Inside the Soul of a Servant Leader

It was a gorgeous day in downtown New Orleans. The streets of the French Quarter were very busy readying for the upcoming Mardi Gras parades. I was walking with my client to a nearby restaurant for a quick lunch before I was to deliver an afternoon keynote at his high-tech company’s leadership conference. At the morning break, his colleagues had said of this charismatic leader, “He doesn’t just walk the talk, he runs it.” The company had finished a year of spectacular growth by all measures. And I had listened to his opening remarks focus on humility and honor, not just on profits and prowess.

As we briskly walked toward the restaurant, we approached a dirty and disheveled street person sitting on the sidewalk leaning against a building. In front of the broken man sat a cigar box containing a few quarters with a handwritten sign on its open lid that read, “Please Help.” It was a too familiar big city scene.

But this scene took on a special significance when my client stopped, took a dollar bill from his pocket, smiled at the man, and dropped it in his cigar box. As we continued down Bourbon Street, I callously commented, “You know that dollar will likely be spent on drugs.” He just kept smiling and walking as he replied,

“I am here to serve and he needed someone to serve him right then.
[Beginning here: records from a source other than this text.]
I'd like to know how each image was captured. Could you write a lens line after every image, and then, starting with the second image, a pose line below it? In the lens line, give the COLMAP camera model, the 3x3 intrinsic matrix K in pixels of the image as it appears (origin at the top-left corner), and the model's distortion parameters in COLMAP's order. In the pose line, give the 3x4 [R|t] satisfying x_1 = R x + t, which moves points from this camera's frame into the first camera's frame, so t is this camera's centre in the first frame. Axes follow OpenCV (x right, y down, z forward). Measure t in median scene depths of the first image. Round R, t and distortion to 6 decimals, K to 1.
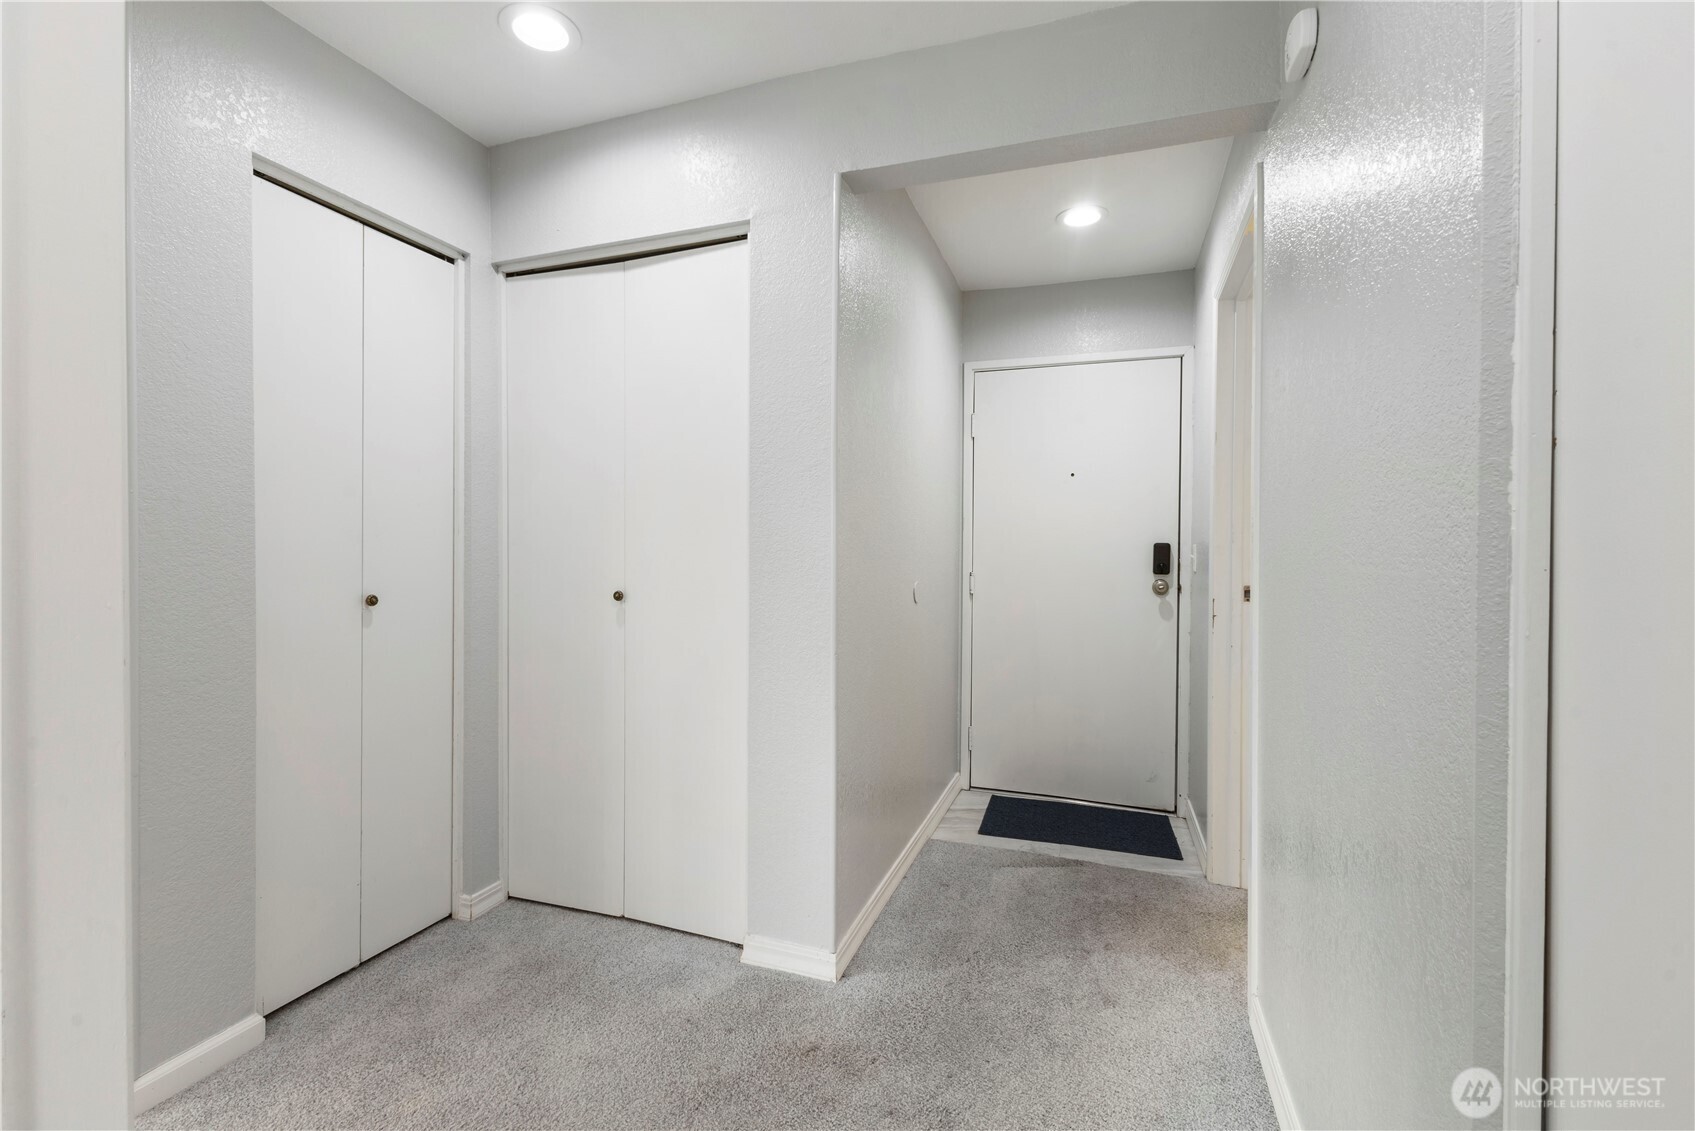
lens RADIAL K [[742.7, 0, 846.6], [0, 742.7, 561.6], [0, 0, 1]] dist [0.011498, -0.003201]
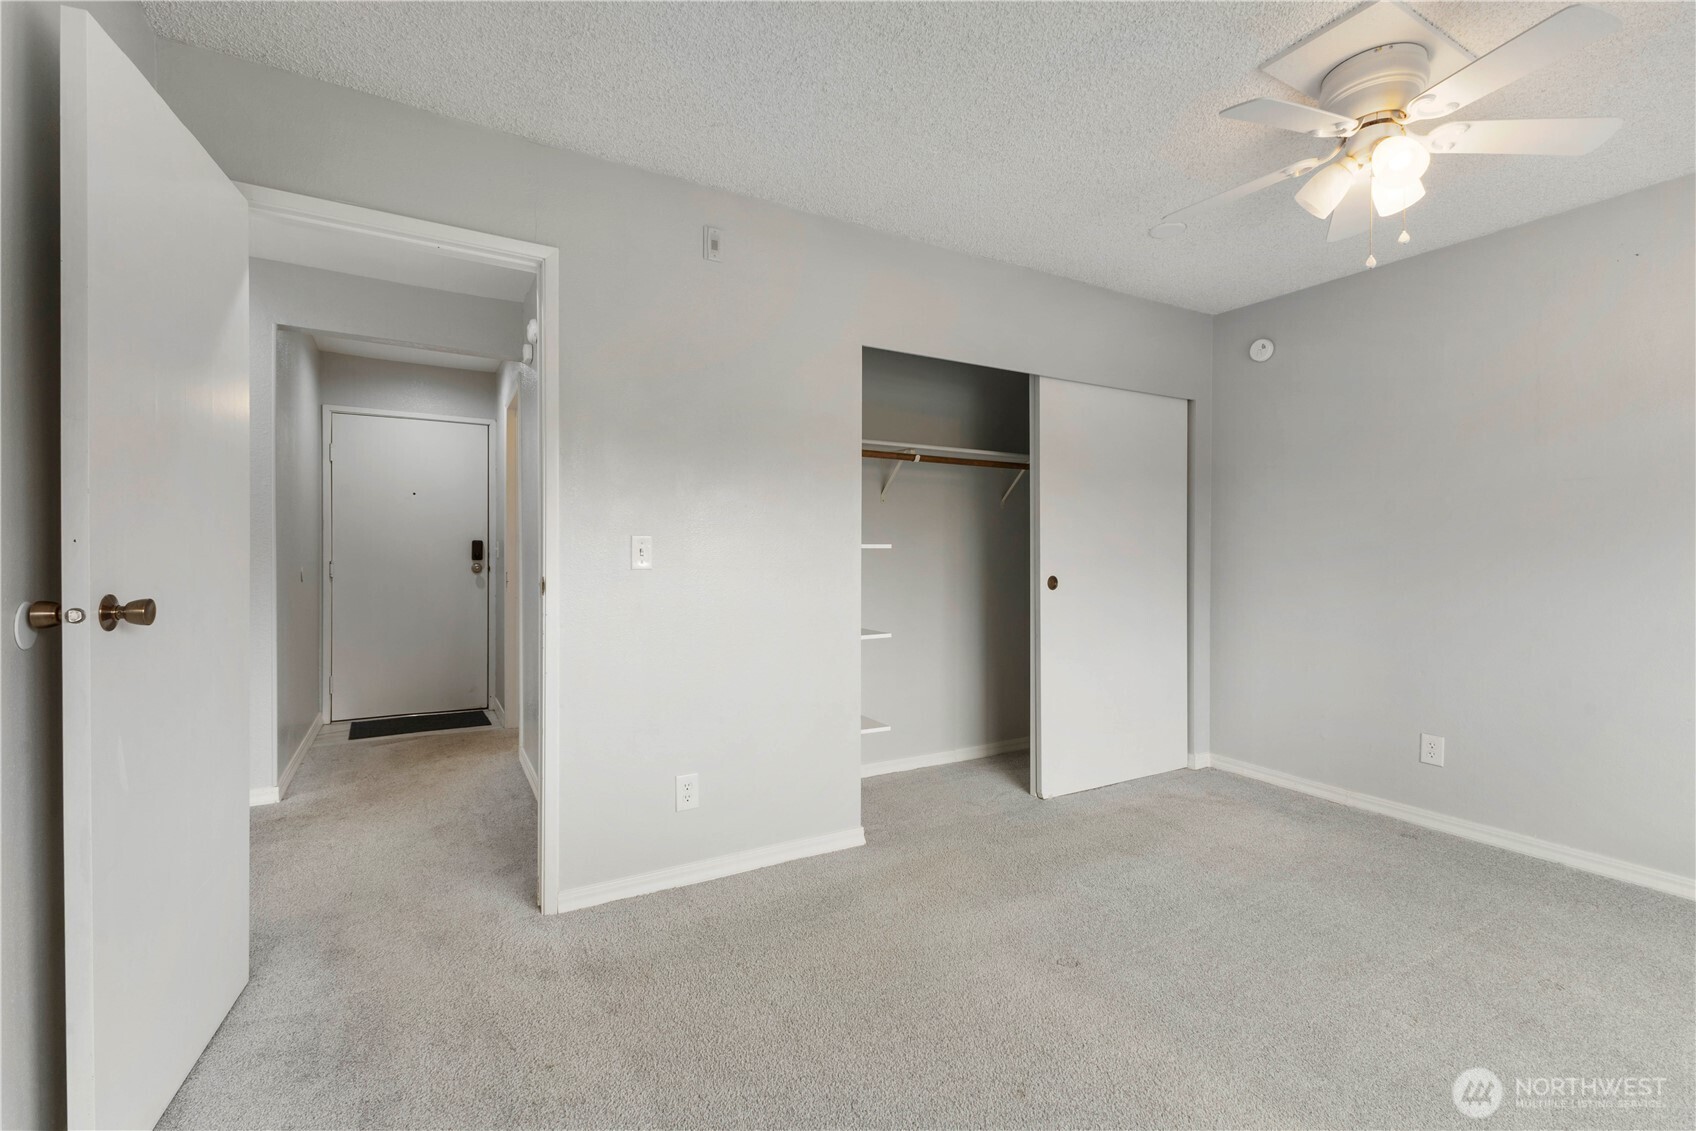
lens RADIAL K [[743.1, 0, 849.3], [0, 743.1, 556.7], [0, 0, 1]] dist [0.011498, -0.003201]
pose [[0.651413, -0.010813, 0.758646, -0.274539], [0.009001, 0.999938, 0.006523, 0.006396], [-0.758670, 0.002580, 0.651470, -0.658545]]
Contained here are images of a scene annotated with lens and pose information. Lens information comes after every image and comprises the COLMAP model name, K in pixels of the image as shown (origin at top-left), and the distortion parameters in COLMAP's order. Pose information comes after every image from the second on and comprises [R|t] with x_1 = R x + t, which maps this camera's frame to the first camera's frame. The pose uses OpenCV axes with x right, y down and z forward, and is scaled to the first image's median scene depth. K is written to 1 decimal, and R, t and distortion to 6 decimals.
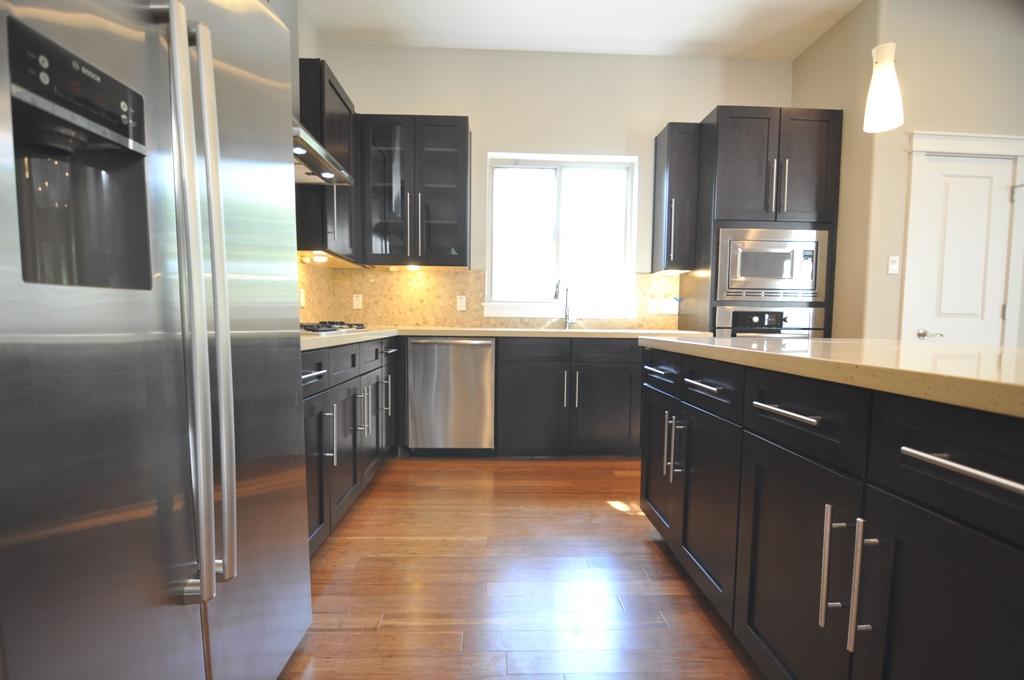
lens RADIAL K [[490.0, 0, 514.2], [0, 490.0, 352.4], [0, 0, 1]] dist [-0.000527, -0.020387]
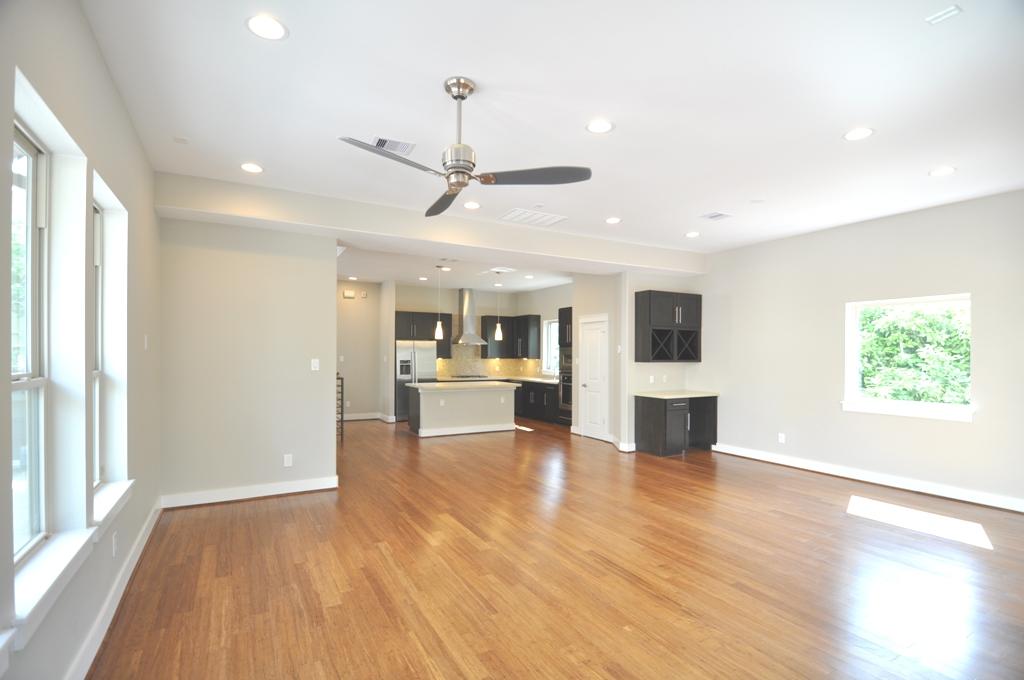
lens RADIAL K [[490.0, 0, 514.2], [0, 490.0, 352.4], [0, 0, 1]] dist [-0.000527, -0.020387]
pose [[0.467179, -0.014078, -0.884051, 2.957854], [-0.055949, 0.997399, -0.045450, -0.070888], [0.882391, 0.070695, 0.465176, -0.655658]]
And why should I judge a fellow child of God?”

I dismissed his “too good to be true” comment and continued to talk about the afternoon’s agenda and logistics. But his unexpected gesture and surprising philosophical statement stayed with me a long time. I thought about the many times I had judgmental thoughts when confronted with very similar scenes. I recalled how many “random acts of kindness” moments I had missed because I was in a hurry, or preoccupied, or too lazy, or whatever. And I considered the lives I could have positively impacted with a tiny gesture.

That day I started thanking the folks in TSA at the airport security check point for their service. I paid the toll for the car behind me in a toll booth. I elected to never pass up a beggar or panhandler on a sidewalk without providing a coin or bill. And I sent short notes to people I had not talked with in a long time, just to thank them for their impact and influence on my life.

It is a calloused world in which we live today. School shootings, bickering law makers, indifferent frontline service people, and wait staff with no interpersonal light on inside can easily turn optimism into despair and hope into who cares. But we can opt to not be a pedestrian or passenger in this life; we can be a servant leader who encounters each “child of God” with courage, passion, and respect. We can ignore custom, tradition, and protocol and just serve. Servant leaders serve, not because it is what they are supposed to do, but because it is who they are.